El profesor Richard Callahan solía cenar los domingos por la noche con sus padres en el apartamento de Park Avenue donde había crecido. Ambos eran cardiólogos, compartían consulta, y sus nombres aparecían con frecuencia en las listas de los mejores médicos del país.
Ambos tenían sesenta años, pero físicamente no podían ser más distintos.
Su madre, Jessica, era menuda y delgada, con una melena rubia hasta el mentón, que acostumbraba a sujetarse con las gafas que normalmente llevaba apoyadas en la cabeza.
Su padre, Sean, tenía una abundante mata de pelo rizado y entrecano, una barba cuidada y una constitución musculosa fruto de sus días como defensa estrella del equipo de fútbol Notre Dame, y de su entrenamiento diario.
Richard no se dio cuenta de lo callado que había estado hasta que su padre y él terminaron de ver el partido de los Mets contra los Phillies. Cuando su madre entró en la cocina para echar un vistazo a la cena, su padre se levantó, sirvió dos copas de jerez, bajó el volumen del televisor y dijo sin rodeos:
—Richard, es evidente que algo te preocupa. El partido ha sido emocionante hasta el último minuto. Aun así, te has quedado ahí sentado como un muermo. Dime, ¿qué te pasa?
Richard intentó sonreír.
—No, papá, no es que esté preocupado. He estado pensando mucho en el fondo fiduciario que el abuelo me abrió cuando nací. Desde hace cuatro años, cuando cumplí los treinta, tengo libertad para disponer del dinero como quiera.

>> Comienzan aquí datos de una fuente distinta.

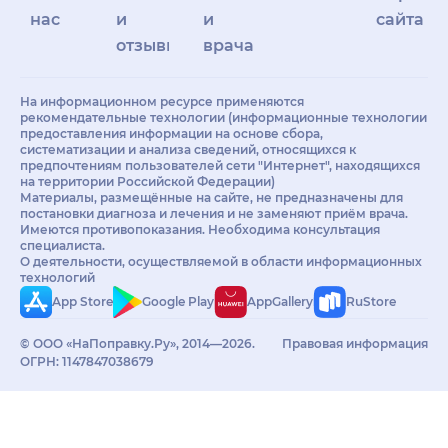
нас
и
и
сайта
отзывы
врачам
На информационном ресурсе применяются
рекомендательные технологии (информационные технологии
предоставления информации на основе сбора,
систематизации и анализа сведений, относящихся к
предпочтениям пользователей сети "Интернет", находящихся
на территории Российской Федерации)
Материалы, размещённые на сайте, не предназначены для
постановки диагноза и лечения и не заменяют приём врача.
Имеются противопоказания. Необходима консультация
специалиста.
О деятельности, осуществляемой в области информационных
технологий
App Store
Google Play
AppGallery
RuStore
© ООО «НаПоправку.Ру», 2014—2026.
Правовая информация
ОГРН: 1147847038679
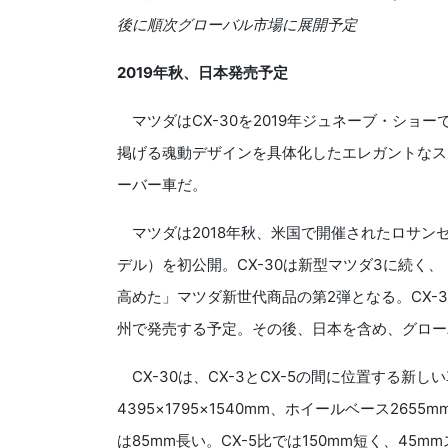
後に順次グローバル市場に展開予定
2019年秋、日本発売予定
マツダは
CX-30
を
2019
年ジュネーブ・ショー
掲げる魂動デザインを具体化したエレガントなス
ーバー車だ。
マツダは
2018
年秋、米国で開催されたロサン
デル）を初公開。
CX-30
は新型マツダ3に続く、
高めた」マツダ新世代商品の第2弾となる。
CX-3
州で発売する予定。その後、日本を含め、グロー
CX-30
は、
CX-3
と
CX-5
の間に位置する新しい
4395
×
1795
×
1540
mm、ホイールベース
2655
m
は
85mm
長い。
CX-5
比では
150mm
短く、
45mm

—Así es, Richard. Es una lástima que no llegaras a conocer a tu abuelo. Eras un bebé cuando murió. Era uno de esos tipos que empezaron de la nada, pero con instinto para los negocios. Las acciones de nuevas compañías que compró por veinticinco mil dólares cuando tú naciste, ahora valen… ¿cuánto?, ¿unos dos millones y pico?

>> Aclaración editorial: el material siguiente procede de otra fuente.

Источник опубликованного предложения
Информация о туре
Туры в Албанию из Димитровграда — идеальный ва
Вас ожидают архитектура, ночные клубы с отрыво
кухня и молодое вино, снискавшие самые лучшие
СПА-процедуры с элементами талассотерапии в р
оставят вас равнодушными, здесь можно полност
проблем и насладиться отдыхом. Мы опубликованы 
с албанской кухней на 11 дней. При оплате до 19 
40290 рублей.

—2 350 022,85 dólares, según el último extracto.
—Ahí está. Nada mal para un inmigrante irlandés que llegó a este país con cinco libras en el bolsillo.
—Debió de ser todo un tipo. Siempre he lamentado no haberlo conocido.
—Richard, tengo la impresión de que estás pensando hacer algo con ese dinero.
—Es posible. Ya veré. Prefiero no hablar de ello todavía, pero te aseguro de que no es nada por lo que mamá o tú tengáis que preocuparos. —Richard echó un vistazo al televisor y se levantó de un salto cuando vio el anuncio del noticiario de las diez. «Kathleen Lyons ha sido detenida por el asesinato de su marido», decía el presentador. Una instantánea de Kathleen junto a Mariah y Lloyd Scott apareció en pantalla.
Richard estaba tan concentrado en el televisor que no advirtió que su padre, sumamente preocupado por la conversación, lo observaba con interés, intentando descubrir qué estaba sucediendo.